Designed for: Credit assignment, depth.
Description: This environment aims at simulating the study efforts of a student for an exam. Each day, the student can decide to either: Study for the exam, Sleep to regain energy, Go Out at the cost of their energy level, or do any Other action with no particular effect towards the final exam.
For this specific course, studying for the exam is only effective on a day with a lecture. The total number of days before the exam can be set as a hyperparameter. In order to pass the exam, the student must study on enough lecture days and have enough energy to actually take the exam.
Variable parameters:
Number of actions: This directly controls the variance of trajectories. Smaller values make n-step work better with larger n, and vice versa.
Action reward noise means: This sets the range of the mean rewards for all actions. At initialization a reward between the negative of this value and 0 is randomly drawn for each action.
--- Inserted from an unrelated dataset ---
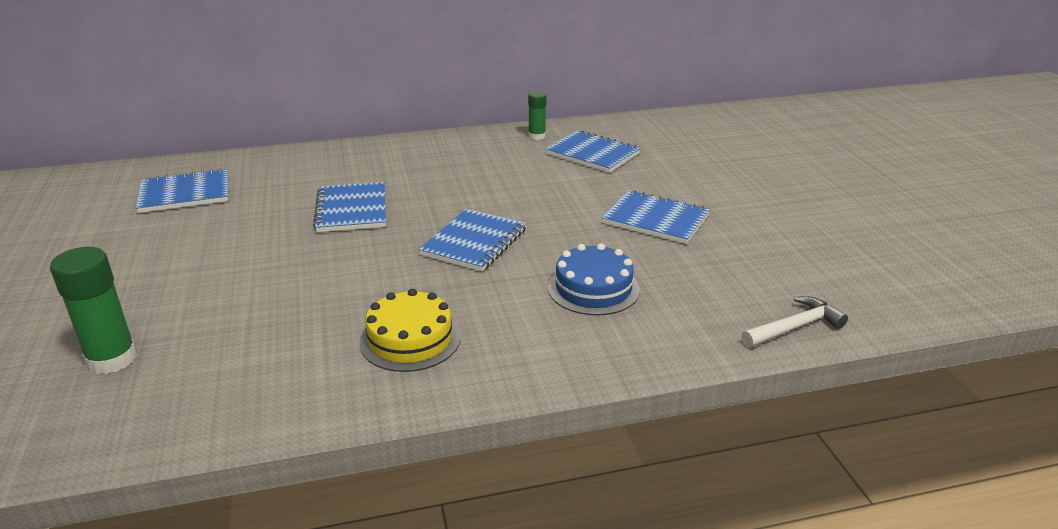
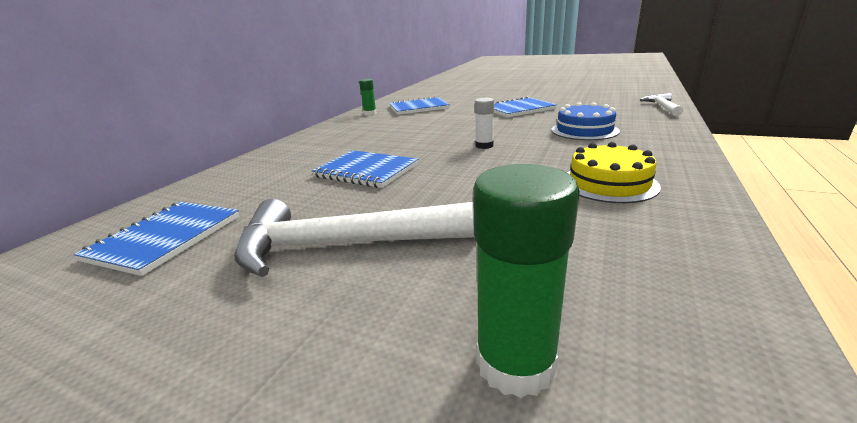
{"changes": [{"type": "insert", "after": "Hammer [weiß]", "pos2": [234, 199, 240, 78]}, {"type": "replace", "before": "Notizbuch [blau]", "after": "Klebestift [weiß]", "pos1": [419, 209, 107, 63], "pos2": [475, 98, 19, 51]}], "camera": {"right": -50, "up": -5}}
Action reward noise sigma: This parameter introduces variance on all action rewards and can be used to change the variance of the returns.
Total days: The total number of days until the exam. This is effectively the episode length and also a means of adapting the variance.
Lecture days: The number of lectures that will take place before the exam.
Lectures needed: The minimum number of lectures that are needed to have enough knowledge for the exam.
Energy needed: The minimum energy level needed to pass the exam.
State space: MultiDiscrete([5, 5, H]), where the first entry is the knowledge level, the second entry the energy level, and H the horizon.
Action space: Discrete(N), where N is the number of actions.
Dynamics: Studying on a lecture day increases the knowledge level. Sleeping increases the energy level. (until a maximum of 4). Going out decreases the energy level (until a minimum of 0). Any other action has no effect.
Reward function: The reward is 10, if the student studies on the exam day and their knowledge and energy are bigger than their pre-defined threshold. Furthermore, every action has a reward that is sampled from N(r(i), s) where r(i) is the reward noise mean of action i and s is the reward noise sigma.
Initial state: No knowledge, no energy and time step 0.
Termination: When reaching H steps.
Compared algorithms (notebook): 1-step SARSA, n-step SARSA, full Monte-Carlo update.